We need to maximize the profit by deciding whether to rob each house or skip it, while ensuring we don’t rob two adjacent houses.

Steps
  1. Define the DP Array:

    • Let dp[i] be the maximum profit achievable by robbing up to the i-th house.
  2. Initialize Base Cases:

    • If there are no houses (nums is empty), the maximum profit is 0.
    • If there is only one house, the maximum profit is nums[0].
  3. Fill the DP Array:

    • For each house from the second house onward:
      • dp[i] will be the maximum of:
        • Robbing the i-th house and adding its value to dp[i-2] (skip one house).
        • Skipping the i-th house and taking the value from dp[i-1].
  4. Return the Result: The last element in dp represents the maximum profit achievable.

Code
class Solution:
    def rob(self, nums: List[int]) -> int:
        if not nums:
            return 0
        if len(nums) == 1:
            return nums[0]
 
        dp = [0] * len(nums)
        dp[0] = nums[0]
        dp[1] = max(nums[0], nums[1])
 
        for i in range(2, len(nums)):
            dp[i] = max(dp[i - 1], dp[i - 2] + nums[i])
 
        return dp[-1]
Optimized Code (Space Optimization)

Since we only need the last two states at each step, we can reduce space complexity to O(1):

class Solution:
    def rob(self, nums: List[int]) -> int:
        if not nums:
            return 0
        if len(nums) == 1:
            return nums[0]
 
        prev2 = nums[0]
        prev1 = max(nums[0], nums[1])
 
        for i in range(2, len(nums)):
            current = max(prev1, prev2 + nums[i])
            prev2 = prev1
            prev1 = current
 
        return prev1
Complexity Analysis
  • Time Complexity: O(n), where ‘n’ is the number of houses.
  • Space Complexity: O(1), due to constant space usage in the optimized solution.
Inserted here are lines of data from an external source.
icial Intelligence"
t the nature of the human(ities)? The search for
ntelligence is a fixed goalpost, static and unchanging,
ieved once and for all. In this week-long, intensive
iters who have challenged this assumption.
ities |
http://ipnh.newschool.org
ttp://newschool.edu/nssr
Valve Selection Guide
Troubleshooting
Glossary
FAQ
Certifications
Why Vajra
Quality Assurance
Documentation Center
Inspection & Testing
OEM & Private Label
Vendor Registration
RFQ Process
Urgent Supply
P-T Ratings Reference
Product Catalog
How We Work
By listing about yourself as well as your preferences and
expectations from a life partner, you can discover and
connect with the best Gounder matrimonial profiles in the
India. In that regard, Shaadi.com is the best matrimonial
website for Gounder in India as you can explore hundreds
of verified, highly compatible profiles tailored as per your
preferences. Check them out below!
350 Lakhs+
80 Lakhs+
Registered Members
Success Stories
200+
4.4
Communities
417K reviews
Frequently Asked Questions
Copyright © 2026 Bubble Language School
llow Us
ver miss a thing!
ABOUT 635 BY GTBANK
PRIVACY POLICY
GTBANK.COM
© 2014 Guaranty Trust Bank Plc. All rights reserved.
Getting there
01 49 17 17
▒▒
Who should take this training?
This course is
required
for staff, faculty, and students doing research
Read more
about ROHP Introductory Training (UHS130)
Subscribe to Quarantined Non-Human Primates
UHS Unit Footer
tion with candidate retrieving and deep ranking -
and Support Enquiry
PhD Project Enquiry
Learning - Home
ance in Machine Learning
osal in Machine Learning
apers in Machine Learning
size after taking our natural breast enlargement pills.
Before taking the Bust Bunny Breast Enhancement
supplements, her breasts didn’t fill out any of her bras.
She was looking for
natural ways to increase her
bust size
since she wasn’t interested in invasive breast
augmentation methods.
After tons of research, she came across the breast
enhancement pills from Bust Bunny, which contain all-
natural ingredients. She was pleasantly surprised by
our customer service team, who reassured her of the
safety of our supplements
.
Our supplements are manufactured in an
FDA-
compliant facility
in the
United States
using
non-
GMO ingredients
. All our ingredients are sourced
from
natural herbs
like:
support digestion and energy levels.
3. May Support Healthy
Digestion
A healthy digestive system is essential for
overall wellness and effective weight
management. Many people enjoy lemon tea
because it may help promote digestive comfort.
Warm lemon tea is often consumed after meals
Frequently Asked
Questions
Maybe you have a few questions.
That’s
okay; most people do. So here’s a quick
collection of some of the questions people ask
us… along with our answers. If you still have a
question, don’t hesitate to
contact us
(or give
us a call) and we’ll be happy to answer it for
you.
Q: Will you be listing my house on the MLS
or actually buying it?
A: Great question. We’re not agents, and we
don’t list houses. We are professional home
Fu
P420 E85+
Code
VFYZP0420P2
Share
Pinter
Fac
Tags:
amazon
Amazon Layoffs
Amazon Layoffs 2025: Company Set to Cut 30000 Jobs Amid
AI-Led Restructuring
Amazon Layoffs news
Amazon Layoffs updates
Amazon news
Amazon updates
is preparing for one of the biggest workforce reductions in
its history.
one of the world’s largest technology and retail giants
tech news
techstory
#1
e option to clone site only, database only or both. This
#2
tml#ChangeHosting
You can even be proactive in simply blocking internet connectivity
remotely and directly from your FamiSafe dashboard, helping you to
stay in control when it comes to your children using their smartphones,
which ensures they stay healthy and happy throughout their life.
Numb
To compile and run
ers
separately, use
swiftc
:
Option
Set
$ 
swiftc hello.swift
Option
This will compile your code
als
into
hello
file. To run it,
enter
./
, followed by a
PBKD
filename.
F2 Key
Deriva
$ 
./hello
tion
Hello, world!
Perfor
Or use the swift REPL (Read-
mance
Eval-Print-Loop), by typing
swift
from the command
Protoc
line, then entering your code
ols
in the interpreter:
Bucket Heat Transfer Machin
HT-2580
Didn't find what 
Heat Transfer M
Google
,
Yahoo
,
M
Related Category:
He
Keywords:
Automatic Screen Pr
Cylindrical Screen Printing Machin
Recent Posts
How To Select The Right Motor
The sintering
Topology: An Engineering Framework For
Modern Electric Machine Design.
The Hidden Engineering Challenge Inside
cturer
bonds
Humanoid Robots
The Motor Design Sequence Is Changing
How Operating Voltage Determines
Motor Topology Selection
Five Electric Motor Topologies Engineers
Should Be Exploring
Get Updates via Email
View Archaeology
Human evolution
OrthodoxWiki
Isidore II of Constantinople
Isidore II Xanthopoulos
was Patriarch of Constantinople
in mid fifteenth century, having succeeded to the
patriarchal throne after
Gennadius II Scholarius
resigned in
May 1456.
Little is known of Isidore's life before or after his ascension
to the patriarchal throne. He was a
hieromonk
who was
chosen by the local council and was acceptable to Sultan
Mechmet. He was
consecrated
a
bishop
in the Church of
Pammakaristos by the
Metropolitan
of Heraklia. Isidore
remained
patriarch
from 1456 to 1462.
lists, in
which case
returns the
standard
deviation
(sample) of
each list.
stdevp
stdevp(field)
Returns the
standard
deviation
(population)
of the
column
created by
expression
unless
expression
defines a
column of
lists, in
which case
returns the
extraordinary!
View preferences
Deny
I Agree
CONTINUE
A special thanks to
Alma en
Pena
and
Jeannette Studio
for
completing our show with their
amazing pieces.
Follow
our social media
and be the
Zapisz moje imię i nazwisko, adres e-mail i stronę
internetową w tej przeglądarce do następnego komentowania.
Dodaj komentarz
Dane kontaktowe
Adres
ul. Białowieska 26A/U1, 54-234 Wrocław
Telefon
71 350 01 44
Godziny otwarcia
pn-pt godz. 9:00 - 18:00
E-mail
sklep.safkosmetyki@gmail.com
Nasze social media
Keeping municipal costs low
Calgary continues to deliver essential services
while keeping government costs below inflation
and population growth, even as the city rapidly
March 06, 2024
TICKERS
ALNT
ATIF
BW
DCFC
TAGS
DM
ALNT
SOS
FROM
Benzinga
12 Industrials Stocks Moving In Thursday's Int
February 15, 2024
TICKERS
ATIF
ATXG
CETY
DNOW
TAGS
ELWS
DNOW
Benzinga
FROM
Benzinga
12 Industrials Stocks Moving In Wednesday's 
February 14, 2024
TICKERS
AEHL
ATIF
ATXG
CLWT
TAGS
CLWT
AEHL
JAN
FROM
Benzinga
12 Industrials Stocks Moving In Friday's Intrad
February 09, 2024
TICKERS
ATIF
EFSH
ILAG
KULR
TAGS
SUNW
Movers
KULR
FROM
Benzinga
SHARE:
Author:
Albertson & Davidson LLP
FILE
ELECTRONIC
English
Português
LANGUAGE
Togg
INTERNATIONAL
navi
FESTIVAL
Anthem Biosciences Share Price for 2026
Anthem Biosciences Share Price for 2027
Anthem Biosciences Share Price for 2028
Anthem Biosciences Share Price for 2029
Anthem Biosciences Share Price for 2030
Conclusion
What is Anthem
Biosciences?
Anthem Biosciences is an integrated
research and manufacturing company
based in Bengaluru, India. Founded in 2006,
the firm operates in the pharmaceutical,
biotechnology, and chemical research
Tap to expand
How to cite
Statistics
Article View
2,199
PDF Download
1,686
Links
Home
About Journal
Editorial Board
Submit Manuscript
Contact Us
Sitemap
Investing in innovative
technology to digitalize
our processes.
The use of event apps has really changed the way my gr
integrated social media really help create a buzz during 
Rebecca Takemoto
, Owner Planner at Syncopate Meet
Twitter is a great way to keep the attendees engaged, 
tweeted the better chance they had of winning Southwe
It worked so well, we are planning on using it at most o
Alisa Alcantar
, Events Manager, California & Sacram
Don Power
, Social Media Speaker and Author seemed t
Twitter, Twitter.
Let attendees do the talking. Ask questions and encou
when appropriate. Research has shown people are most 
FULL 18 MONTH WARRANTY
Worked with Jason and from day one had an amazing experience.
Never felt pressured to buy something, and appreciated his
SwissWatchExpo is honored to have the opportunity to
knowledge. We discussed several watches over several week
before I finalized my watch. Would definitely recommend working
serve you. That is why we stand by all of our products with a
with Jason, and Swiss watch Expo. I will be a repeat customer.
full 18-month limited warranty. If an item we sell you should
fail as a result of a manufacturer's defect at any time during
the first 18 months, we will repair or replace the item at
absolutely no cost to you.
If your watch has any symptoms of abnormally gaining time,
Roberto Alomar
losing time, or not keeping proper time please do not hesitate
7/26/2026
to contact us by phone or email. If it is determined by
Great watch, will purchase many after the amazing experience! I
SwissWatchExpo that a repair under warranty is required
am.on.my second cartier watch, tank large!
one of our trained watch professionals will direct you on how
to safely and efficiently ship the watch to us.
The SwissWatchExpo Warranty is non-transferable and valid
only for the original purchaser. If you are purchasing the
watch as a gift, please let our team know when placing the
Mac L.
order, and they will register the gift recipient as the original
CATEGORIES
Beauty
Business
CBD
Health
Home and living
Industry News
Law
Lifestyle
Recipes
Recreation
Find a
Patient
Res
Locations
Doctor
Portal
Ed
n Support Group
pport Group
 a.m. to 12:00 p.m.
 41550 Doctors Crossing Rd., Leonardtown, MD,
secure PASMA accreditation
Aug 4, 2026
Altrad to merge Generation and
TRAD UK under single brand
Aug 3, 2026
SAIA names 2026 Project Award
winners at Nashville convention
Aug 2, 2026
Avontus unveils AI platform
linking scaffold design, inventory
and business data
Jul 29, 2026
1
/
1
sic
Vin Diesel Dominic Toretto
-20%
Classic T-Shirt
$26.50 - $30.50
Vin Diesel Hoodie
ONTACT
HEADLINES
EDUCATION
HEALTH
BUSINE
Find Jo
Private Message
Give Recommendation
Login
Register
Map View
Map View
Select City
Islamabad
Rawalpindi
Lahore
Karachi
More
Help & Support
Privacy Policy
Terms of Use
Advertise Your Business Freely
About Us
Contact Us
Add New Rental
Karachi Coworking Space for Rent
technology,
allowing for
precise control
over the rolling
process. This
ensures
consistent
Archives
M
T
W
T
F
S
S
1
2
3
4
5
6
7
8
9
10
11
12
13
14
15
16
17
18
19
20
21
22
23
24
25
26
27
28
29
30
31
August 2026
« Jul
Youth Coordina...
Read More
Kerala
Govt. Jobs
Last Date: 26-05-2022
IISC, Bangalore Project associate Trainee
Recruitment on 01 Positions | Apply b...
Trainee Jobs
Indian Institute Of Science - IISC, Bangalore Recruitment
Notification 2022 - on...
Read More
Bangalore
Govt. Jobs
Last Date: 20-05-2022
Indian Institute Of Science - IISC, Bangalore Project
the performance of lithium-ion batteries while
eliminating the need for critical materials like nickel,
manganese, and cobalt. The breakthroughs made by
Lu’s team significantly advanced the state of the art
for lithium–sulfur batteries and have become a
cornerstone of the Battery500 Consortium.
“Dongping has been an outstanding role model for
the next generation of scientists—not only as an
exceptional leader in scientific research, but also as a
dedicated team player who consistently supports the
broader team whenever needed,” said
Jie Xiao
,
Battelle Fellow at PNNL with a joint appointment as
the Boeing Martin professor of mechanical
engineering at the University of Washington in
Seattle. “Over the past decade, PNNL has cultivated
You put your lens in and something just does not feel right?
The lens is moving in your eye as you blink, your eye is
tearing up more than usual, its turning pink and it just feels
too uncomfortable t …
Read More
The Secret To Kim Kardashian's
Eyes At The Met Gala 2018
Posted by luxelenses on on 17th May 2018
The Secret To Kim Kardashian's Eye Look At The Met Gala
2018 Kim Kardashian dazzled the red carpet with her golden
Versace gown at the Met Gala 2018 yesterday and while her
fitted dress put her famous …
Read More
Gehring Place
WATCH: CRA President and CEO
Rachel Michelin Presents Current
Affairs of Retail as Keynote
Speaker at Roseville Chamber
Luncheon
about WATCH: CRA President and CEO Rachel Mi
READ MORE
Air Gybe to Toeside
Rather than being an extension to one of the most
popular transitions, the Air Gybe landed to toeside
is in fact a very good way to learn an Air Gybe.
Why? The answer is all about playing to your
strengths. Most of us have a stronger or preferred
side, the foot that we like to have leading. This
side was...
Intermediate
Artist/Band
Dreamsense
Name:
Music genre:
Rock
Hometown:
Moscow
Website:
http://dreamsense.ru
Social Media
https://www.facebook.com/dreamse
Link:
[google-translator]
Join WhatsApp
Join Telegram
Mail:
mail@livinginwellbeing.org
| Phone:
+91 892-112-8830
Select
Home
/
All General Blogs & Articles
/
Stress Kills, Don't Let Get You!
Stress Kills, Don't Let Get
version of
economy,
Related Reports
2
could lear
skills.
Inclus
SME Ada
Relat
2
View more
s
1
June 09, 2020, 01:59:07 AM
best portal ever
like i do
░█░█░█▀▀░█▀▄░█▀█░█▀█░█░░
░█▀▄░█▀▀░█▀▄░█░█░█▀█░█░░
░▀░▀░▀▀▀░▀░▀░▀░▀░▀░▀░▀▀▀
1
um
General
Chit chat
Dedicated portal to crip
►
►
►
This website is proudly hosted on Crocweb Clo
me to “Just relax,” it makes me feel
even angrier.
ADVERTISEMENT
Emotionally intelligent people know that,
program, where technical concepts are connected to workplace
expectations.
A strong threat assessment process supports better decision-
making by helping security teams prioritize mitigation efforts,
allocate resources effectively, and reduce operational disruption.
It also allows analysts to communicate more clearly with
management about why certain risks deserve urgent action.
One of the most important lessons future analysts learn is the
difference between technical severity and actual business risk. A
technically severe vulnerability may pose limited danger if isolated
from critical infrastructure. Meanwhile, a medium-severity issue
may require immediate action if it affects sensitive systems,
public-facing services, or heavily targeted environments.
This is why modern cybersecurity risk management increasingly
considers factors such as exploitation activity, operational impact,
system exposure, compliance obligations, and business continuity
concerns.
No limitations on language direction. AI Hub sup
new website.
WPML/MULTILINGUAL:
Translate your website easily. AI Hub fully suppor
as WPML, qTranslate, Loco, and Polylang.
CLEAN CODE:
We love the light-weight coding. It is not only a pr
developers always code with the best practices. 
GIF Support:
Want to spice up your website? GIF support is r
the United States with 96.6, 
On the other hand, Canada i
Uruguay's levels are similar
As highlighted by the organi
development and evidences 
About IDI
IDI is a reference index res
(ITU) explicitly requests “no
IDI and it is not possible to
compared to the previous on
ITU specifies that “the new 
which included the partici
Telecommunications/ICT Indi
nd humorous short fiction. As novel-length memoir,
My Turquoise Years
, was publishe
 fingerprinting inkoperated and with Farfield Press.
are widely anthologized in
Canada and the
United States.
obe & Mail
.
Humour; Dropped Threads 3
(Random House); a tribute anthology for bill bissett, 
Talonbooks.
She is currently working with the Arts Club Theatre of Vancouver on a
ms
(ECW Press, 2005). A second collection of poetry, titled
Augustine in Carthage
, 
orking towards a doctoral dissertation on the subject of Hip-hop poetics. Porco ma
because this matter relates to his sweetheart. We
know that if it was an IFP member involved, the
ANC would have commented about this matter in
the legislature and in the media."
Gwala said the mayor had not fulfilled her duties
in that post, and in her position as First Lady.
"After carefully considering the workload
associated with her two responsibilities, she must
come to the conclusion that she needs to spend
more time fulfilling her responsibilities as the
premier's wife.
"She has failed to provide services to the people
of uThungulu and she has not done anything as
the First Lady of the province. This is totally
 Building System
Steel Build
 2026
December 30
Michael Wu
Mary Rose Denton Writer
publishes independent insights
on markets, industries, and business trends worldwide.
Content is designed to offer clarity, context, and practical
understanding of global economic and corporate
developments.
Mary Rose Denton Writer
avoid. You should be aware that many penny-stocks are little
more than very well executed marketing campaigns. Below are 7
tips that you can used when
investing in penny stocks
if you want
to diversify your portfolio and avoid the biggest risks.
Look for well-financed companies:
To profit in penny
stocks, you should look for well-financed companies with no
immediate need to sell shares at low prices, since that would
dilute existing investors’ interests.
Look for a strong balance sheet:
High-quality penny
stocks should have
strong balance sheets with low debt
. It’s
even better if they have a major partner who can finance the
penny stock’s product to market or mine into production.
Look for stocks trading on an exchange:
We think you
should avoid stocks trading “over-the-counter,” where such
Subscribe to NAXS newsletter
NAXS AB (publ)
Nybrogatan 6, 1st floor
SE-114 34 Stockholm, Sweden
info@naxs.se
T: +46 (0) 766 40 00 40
Example Problem: 714. Best Time to Buy and Sell Stock with Transaction Fee

Problem Description

You are given an array prices where prices[i] is the price of a stock on day i and an integer fee representing a transaction fee. You may complete as many transactions as you like, but you need to pay the transaction fee for each transaction. Return the maximum profit you can achieve.

Example:

Input: prices = [1,3,2,8,4,9], fee = 2
Output: 8
Explanation: The maximum profit can be achieved by:

  • Buying at prices[0] = 1
  • Selling at prices[3] = 8
  • Buying at prices[4] = 4
  • Selling at prices[5] = 9
    The total profit is ((8 - 1) - 2) + ((9 - 4) - 2) = 8.

Solution Explanation

We need to maximize profit by deciding whether to buy, sell, or do nothing on each day.

Steps
  1. Define the DP States:

    • hold: Maximum profit when holding a stock.
    • cash: Maximum profit when not holding a stock.
  2. Initialize the States:

    • hold = -prices[0] (We buy the first stock).
    • cash = 0 (No profit initially).
  3. Iterate and Update:

    • For each price in prices[1:]:
      • Update cash as the maximum of itself and hold + price - fee (sell stock).
      • Update hold as the maximum of itself and cash - price (buy stock).
  4. Return the Result: The cash variable will have the maximum profit.

Code
class Solution:
    def maxProfit(self, prices: List[int], fee: int) -> int:
        hold = -prices[0]
        cash = 0
 
        for price in prices[1:]:
            cash = max(cash, hold + price - fee)
            hold = max(hold, cash - price)
 
        return cash
Complexity Analysis
  • Time Complexity: O(n), where ‘n’ is the number of days.
  • Space Complexity: O(1), as we use constant extra space.